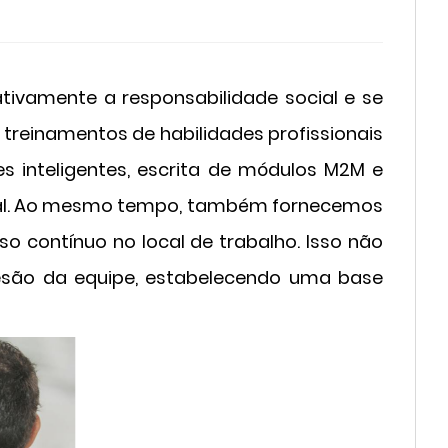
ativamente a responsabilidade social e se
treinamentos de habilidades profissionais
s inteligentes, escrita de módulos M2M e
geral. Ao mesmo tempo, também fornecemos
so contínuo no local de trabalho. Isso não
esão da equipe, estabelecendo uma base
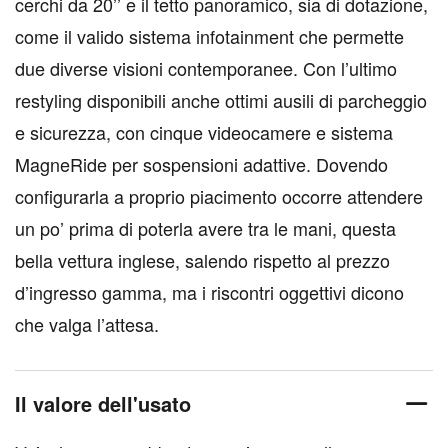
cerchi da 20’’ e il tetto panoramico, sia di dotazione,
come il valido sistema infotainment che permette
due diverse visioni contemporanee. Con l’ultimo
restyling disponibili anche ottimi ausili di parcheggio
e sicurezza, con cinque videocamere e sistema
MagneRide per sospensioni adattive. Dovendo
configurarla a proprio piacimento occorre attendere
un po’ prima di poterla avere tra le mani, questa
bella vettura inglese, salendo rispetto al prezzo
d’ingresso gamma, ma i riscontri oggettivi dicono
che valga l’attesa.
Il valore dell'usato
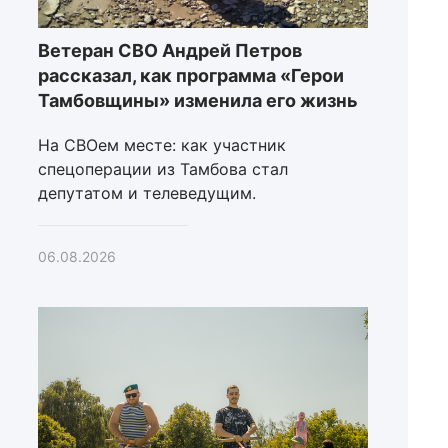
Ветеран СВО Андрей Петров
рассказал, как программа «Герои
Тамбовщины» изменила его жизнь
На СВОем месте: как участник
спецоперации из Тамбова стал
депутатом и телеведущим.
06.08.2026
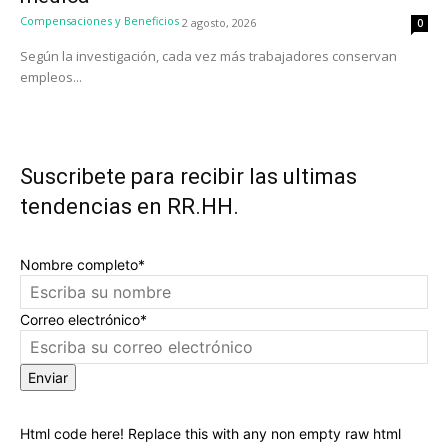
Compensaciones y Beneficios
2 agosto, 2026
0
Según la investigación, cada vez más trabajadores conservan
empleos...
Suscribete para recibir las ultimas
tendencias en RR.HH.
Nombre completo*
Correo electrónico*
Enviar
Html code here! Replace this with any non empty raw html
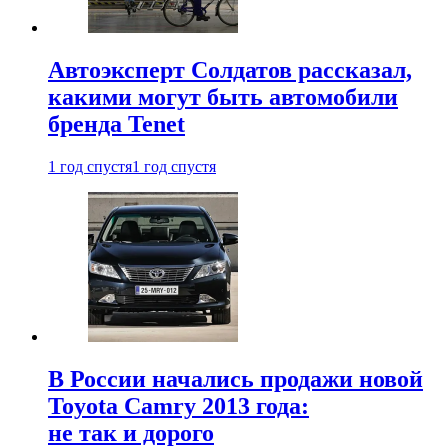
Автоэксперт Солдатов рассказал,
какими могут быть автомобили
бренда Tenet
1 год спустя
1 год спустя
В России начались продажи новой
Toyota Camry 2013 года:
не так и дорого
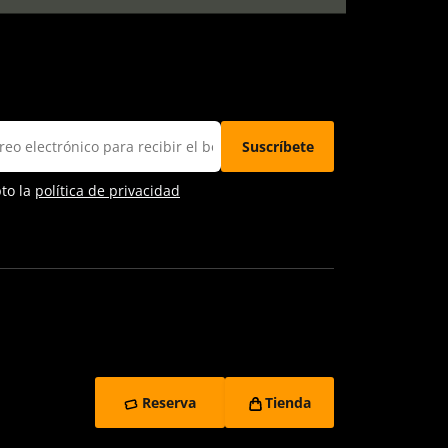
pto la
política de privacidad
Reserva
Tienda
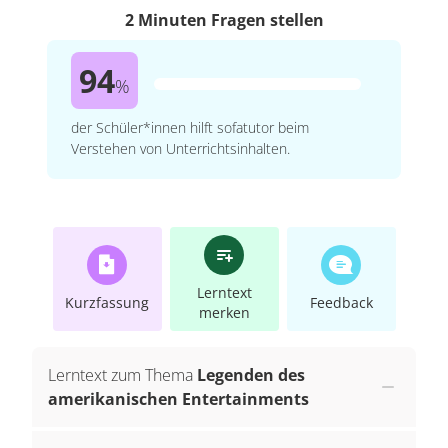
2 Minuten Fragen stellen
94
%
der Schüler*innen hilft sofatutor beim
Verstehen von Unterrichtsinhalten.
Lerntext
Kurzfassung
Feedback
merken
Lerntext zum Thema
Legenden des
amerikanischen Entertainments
===============
### What is expected
Edit the stretch from the line containing "2 Minuten Fragen stellen" through the end of the items so that "Kurzfassung" becomes "Zusammenfassung", and give only those lines back with everything else unchanged.

### Answer box
2 Minuten Fragen stellen
94
%
der Schüler*innen hilft sofatutor beim
Verstehen von Unterrichtsinhalten.
Lerntext
Zusammenfassung
Feedback
merken
Lerntext zum Thema
Legenden des
amerikanischen Entertainments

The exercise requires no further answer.